When Howland has sent messages to his players through his public chats -- Michael Fey needs to be more assertive, Jordan Farmar needs to value the possession more than the flashy pass or slithery move, Dijon Thompson needs to go hard after every rebound -- the messages have been received and acted upon.

So when the NCAA bracket chatting began hitting the Westwood campus in various waves -- starting with a well-played trip in Arizona; slowing with a badly played homestand against Stanford and Cal; overwhelming everybody after a big win at Notre Dame and especially now that the Bruins have ended the regular season on a four-game winning streak -- Howland gave his players another message.

Just don't answer.

As fourth-seeded UCLA (18-9) prepares to play fifth-seeded Oregon State (16-13) Thursday afternoon at Staples Center in the quarterfinals of the Pacific 10 Conference tournament, you can't coax a Bruin into saying his team is certain to receive an invite to the 65-team NCAA tournament field that will be announced Sunday.

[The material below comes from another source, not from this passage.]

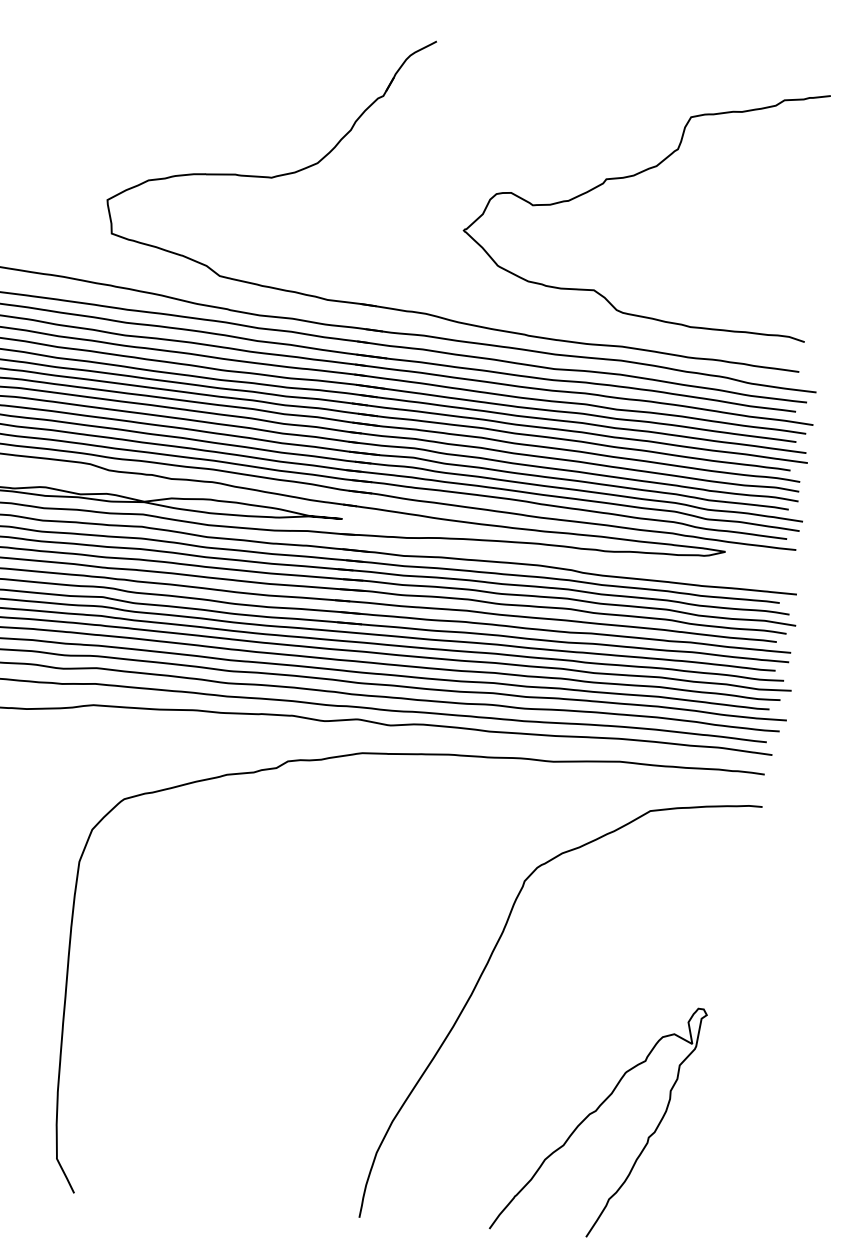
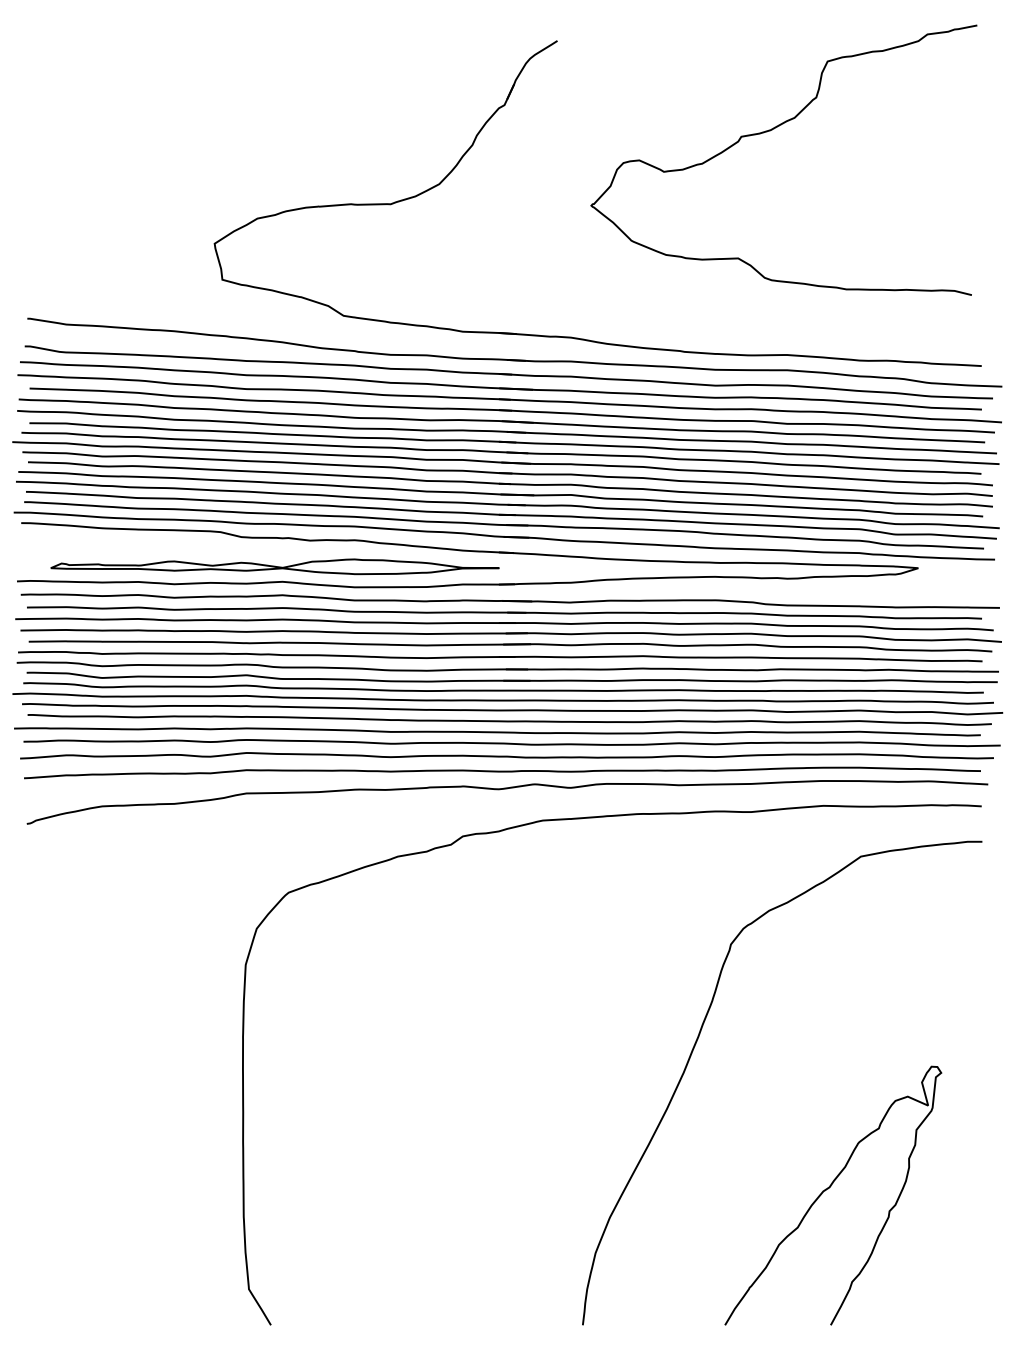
curve: (633, 176) -> (770, 131), moved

Not the freshman who was certain 18 wins would be good enough two weeks ago. "I'd say 18 is not a 100% guarantee, so 19 it is now," Afflalo said Saturday night, after UCLA had eliminated Oregon from conference tournament contention with its 73-61 victory. "What I can say is a Pac-10 championship guarantees it. That's what I can say, or what I'm allowed to say."

Not the senior who had offered 18 as a magic number about a month ago, when 18 seemed farfetched for a young team struggling to find consistency. "I don't know if we're in," Thompson said. "We hope so. But we won't be able to find out or to really ice it unless we take care of business in the Pac-10 tournament."

And certainly not Brian Morrison, another senior who can often be counted on to provide an honest assessment of the state of the Bruins. "You know I can't answer that question," Morrison said. "So why do you keep asking? When we win the Pac-10 tournament, then I can give you an answer."

So the Bruins talked instead about Oregon State. The two teams split their regular-season meetings, with UCLA losing, 85-80, in Corvallis and winning last Thursday at Pauley Pavilion, 69-61.

"We just beat them, so, go beat them again," Afflalo said. "We're on our first win streak against some top teams. We're playing good basketball right now, and we deserve a shot at the NCAAs for sure. All you can do now, though, is leave no doubt."

Leave it to a freshman to get off the script. But just for a minute.


Cedric Bozeman, who had been a freshman with Thompson, said it was bittersweet watching Thompson be honored Saturday on Senior Night. Bozeman, who suffered a knee injury in preseason practice, which kept him on the bench all year, said his knee is at about 65% after reconstructive surgery. He also refuted a rumor that he might just graduate this spring and not use his final year of collegiate eligibility. "Why would I do that?" Bozeman said. "I'm excited to play for this team next year. I'll be playing this summer for sure. Gotta work on my jump shot."